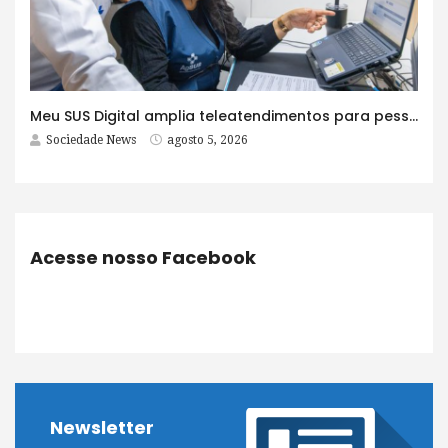
Meu SUS Digital amplia teleatendimentos para pessoas com problemas com jogos e apostas
Sociedade News
agosto 5, 2026
Acesse nosso Facebook
Newsletter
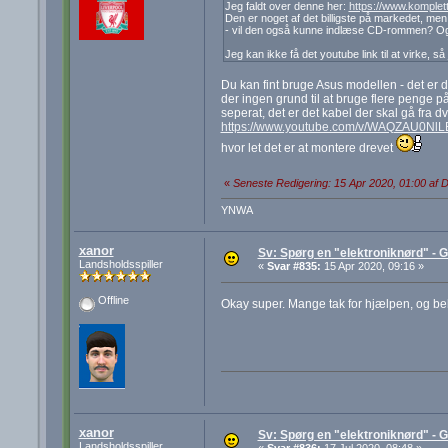
Jeg faldt over denne her:
https://www.komplet
Den er noget af det billigste på markedet, men
- vil den også kunne indlæse CD-rommen? Og v
Jeg kan ikke få det youtube link til at virke, så
Du kan fint bruge Asus modellen - det er d
der ingen grund til at bruge flere penge p
seperat, det er det kabel der skal gå fra dv
https://www.youtube.com/v/WAQZAU0NlL
hvor let det er at montere drevet
«
Seneste Redigering: 15 Apr 2020, 01:00 af 
YNWA
xanor
Sv: Spørg en "elektroniknørd" - G
Landsholdsspiller
«
Svar #835:
15 Apr 2020, 09:16 »
Offline
Okay super. Mange tak for hjælpen, og bek
xanor
Sv: Spørg en "elektroniknørd" - G
Landsholdsspiller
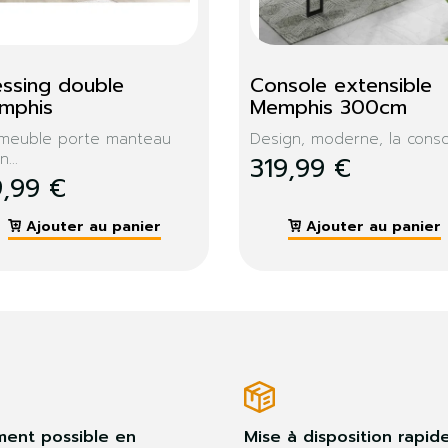
essing double 
Console extensible 
mphis
Memphis 300cm
meuble porte manteau
Design, moderne, la consol
...
319,99 €
9,99 €
Ajouter au panier
Ajouter au panier
ment possible en
Mise à disposition rapid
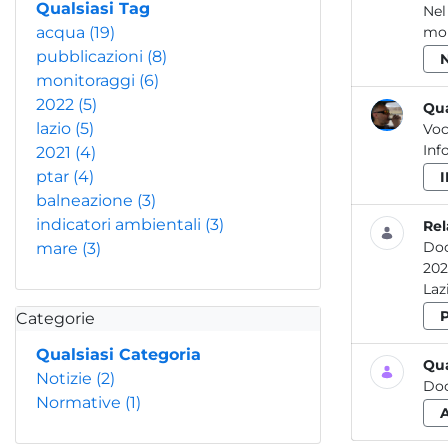
Qualsiasi Tag
Nel
acqua
(19)
mon
pubblicazioni
(8)
monitoraggi
(6)
2022
(5)
Qua
lazio
(5)
Voc
Inf
2021
(4)
ptar
(4)
balneazione
(3)
indicatori ambientali
(3)
Rel
Do
mare
(3)
2020 Attività dei laboratori dell’ARPA Lazio per la prevenzione e il controllo delle
Categorie
Qualsiasi Categoria
Qua
Notizie
(2)
Do
Normative
(1)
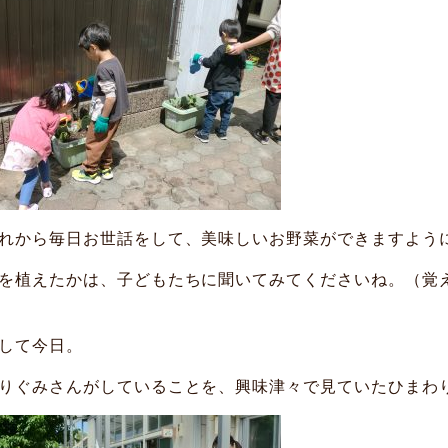
れから毎日お世話をして、美味しいお野菜ができますよう
を植えたかは、子どもたちに聞いてみてくださいね。（覚
して今日。
りぐみさんがしていることを、興味津々で見ていたひまわ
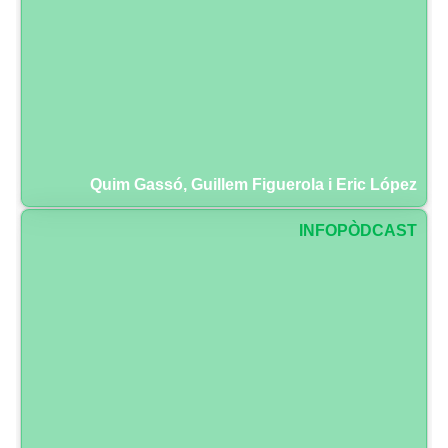
Quim Gassó, Guillem Figuerola i Eric López
INFOPÒDCAST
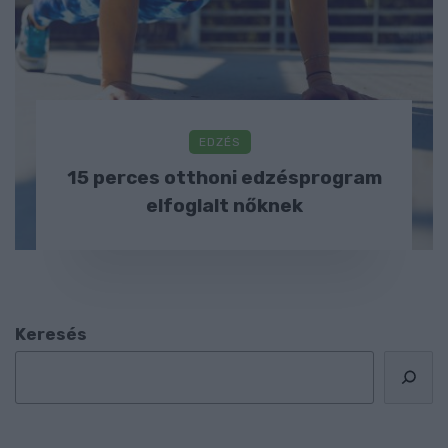
EDZÉS
15 perces otthoni edzésprogram
elfoglalt nőknek
Keresés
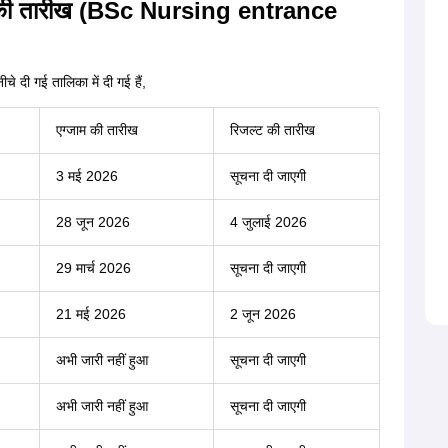
2026 की तारीख (BSc Nursing entrance
चे दी गई तालिका में दी गई हैं,
एग्जाम की तारीख
रिजल्ट की तारीख
3 मई 2026
सूचना दी जाएगी
28 जून 2026
4 जुलाई 2026
29 मार्च 2026
सूचना दी जाएगी
21 मई 2026
2 जून 2026
अभी जारी नहीं हुआ
सूचना दी जाएगी
अभी जारी नहीं हुआ
सूचना दी जाएगी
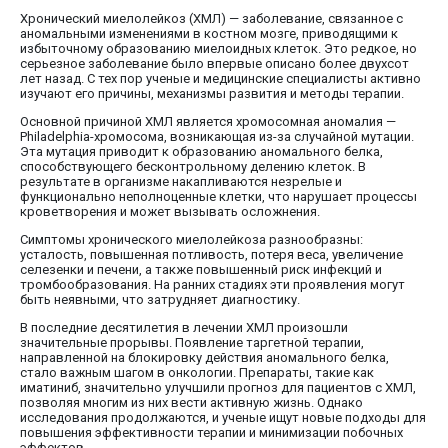
Хронический миелолейкоз (ХМЛ) — заболевание, связанное с
аномальными изменениями в костном мозге, приводящими к
избыточному образованию миелоидных клеток. Это редкое, но
серьезное заболевание было впервые описано более двухсот
лет назад. С тех пор ученые и медицинские специалисты активно
изучают его причины, механизмы развития и методы терапии.
Основной причиной ХМЛ является хромосомная аномалия —
Philadelphia-хромосома, возникающая из-за случайной мутации.
Эта мутация приводит к образованию аномального белка,
способствующего бесконтрольному делению клеток. В
результате в организме накапливаются незрелые и
функционально неполноценные клетки, что нарушает процессы
кроветворения и может вызывать осложнения.
Симптомы хронического миелолейкоза разнообразны:
усталость, повышенная потливость, потеря веса, увеличение
селезенки и печени, а также повышенный риск инфекций и
тромбообразования. На ранних стадиях эти проявления могут
быть неявными, что затрудняет диагностику.
В последние десятилетия в лечении ХМЛ произошли
значительные прорывы. Появление таргетной терапии,
направленной на блокировку действия аномального белка,
стало важным шагом в онкологии. Препараты, такие как
иматиниб, значительно улучшили прогноз для пациентов с ХМЛ,
позволяя многим из них вести активную жизнь. Однако
исследования продолжаются, и ученые ищут новые подходы для
повышения эффективности терапии и минимизации побочных
эффектов.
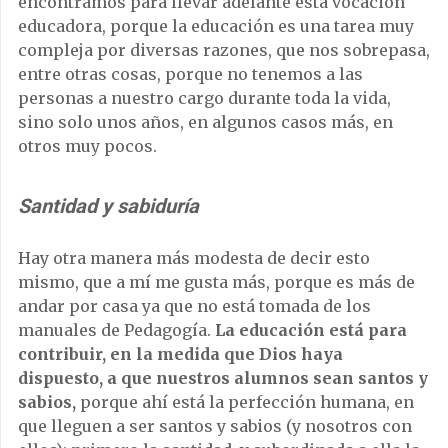
encontramos para llevar adelante esta vocación
educadora, porque la educación es una tarea muy
compleja por diversas razones, que nos sobrepasa,
entre otras cosas, porque no tenemos a las
personas a nuestro cargo durante toda la vida,
sino solo unos años, en algunos casos más, en
otros muy pocos.
Santidad y sabiduría
Hay otra manera más modesta de decir esto
mismo, que a mí me gusta más, porque es más de
andar por casa ya que no está tomada de los
manuales de Pedagogía.
La educación está para
contribuir, en la medida que Dios haya
dispuesto, a que nuestros alumnos sean santos y
sabios,
porque ahí está la perfección humana, en
que lleguen a ser santos y sabios (y nosotros con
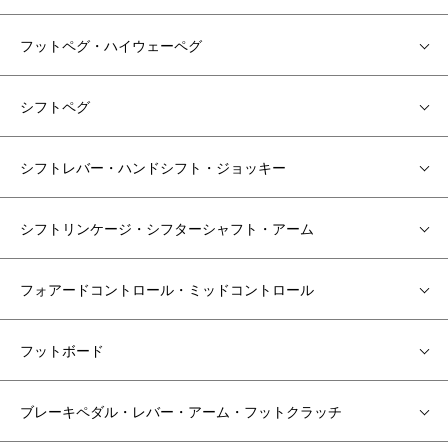
フットペグ・ハイウェーペグ
シフトペグ
シフトレバー・ハンドシフト・ジョッキー
シフトリンケージ・シフターシャフト・アーム
フォアードコントロール・ミッドコントロール
フットボード
ブレーキペダル・レバー・アーム・フットクラッチ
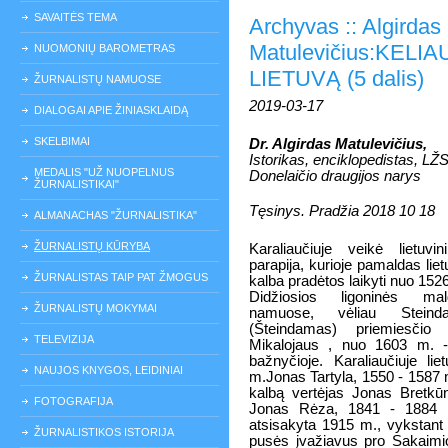
SAVAITĖS TEMA
Archyvas :: Algirdas
Matulevičius:KEL
NUOMONIŲ BAROMETRAS
LIETUVĄ (5 dalis)
ŽURNALISTŲ NAMUOSE
2019-03-17
DIALOGAI APIE ŽINIASKLAIDĄ
SKELBIMAI
Dr. Algirdas Matulevičius,
Istorikas, enciklopedistas, LŽS
MEDALIS "UŽ NUOPELNUS
Donelaičio draugijos narys
ŽURNALISTIKAI"
Tęsinys. Pradžia 2018 10 18
ALMANACHAS "ŽURNALISTIKA"
ŽURNALISTŲ KŪRYBA
Karaliaučiuje veikė lietuvin
parapija, kurioje pamaldas liet
ŽURNALISTAS TAIP PAT ŽMOGUS
kalba pradėtos laikyti nuo 152
Didžiosios ligoninės mal
ŽURNALISTŲ MOKYMAI
namuose, vėliau Steind
(Šteindamas) priemiesčio 
TELEVIZIJA
Mikalojaus , nuo 1603 m. - 
bažnyčioje. Karaliaučiuje li
NAUJOS KNYGOS, LEIDINIAI
m.Jonas Tartyla, 1550 - 1587 m.
kalbą vertėjas Jonas Bretkū
FOTOGRAFIJA
Jonas Rėza, 1841 - 1884 m.
atsisakyta 1915 m., vykstant k
ŽURNALISTIKOS ISTORIJA
pusės įvažiavus pro Sakaimio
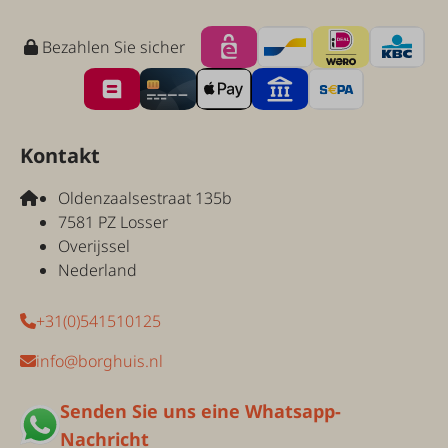
Bezahlen Sie sicher
Kontakt
Oldenzaalsestraat 135b
7581 PZ Losser
Overijssel
Nederland
+31(0)541510125
info@borghuis.nl
Senden Sie uns eine Whatsapp-
Nachricht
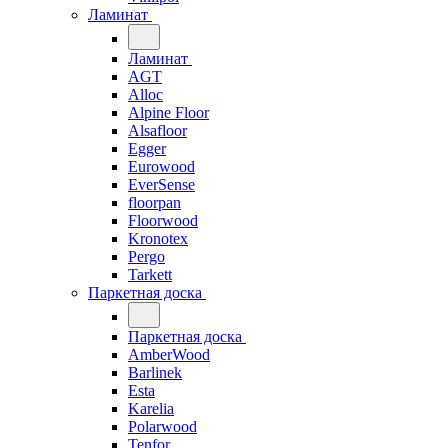
Ламинат
Ламинат
AGT
Alloc
Alpine Floor
Alsafloor
Egger
Eurowood
EverSense
floorpan
Floorwood
Kronotex
Pergo
Tarkett
Паркетная доска
Паркетная доска
AmberWood
Barlinek
Esta
Karelia
Polarwood
Tenfor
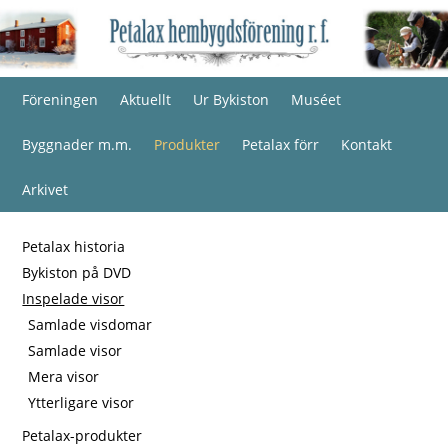
Föreningen
Aktuellt
Ur Bykiston
Muséet
Byggnader m.m.
Produkter
Petalax förr
Kontakt
Arkivet
Petalax historia
Bykiston på DVD
Inspelade visor
Samlade visdomar
Samlade visor
Mera visor
Ytterligare visor
Petalax-produkter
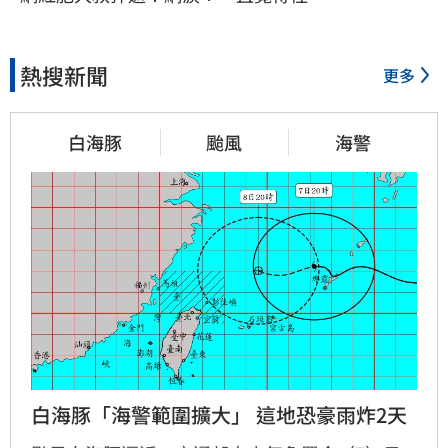
熱搜新聞
更多
白海豚
颱風
海警
白海豚「海警範圍擴大」 這地恐豪雨炸2天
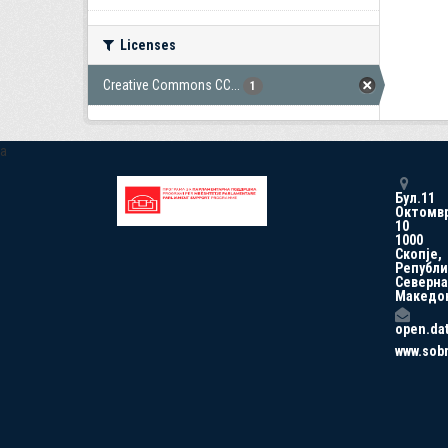
Licenses
Creative Commons CC...
1
a
Бул.11
Октомв
10
1000
Скопје,
Републи
Северна
Македо
open.da
www.sob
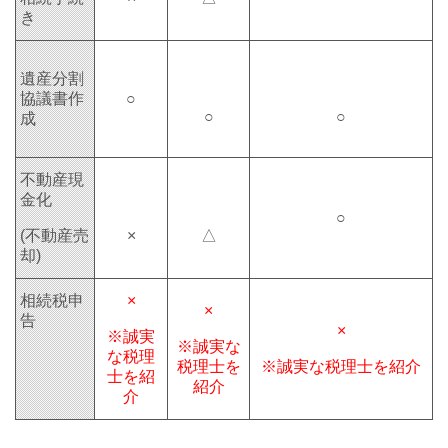
き
遺産分割
協議書作
○
○
○
成
不動産現
金化
○
(不動産売
×
△
却)
相続税申
×
×
告
×
※誠実
※誠実な
な税理
税理士を
※誠実な税理士を紹介
士を紹
紹介
介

___

**How to complete this task**
If a line in the entries includes the word "Karaliaučiuje", copy that line out.

**Task answer**
Karaliaučiuje veikė lietuvin
bažnyčioje. Karaliaučiuje li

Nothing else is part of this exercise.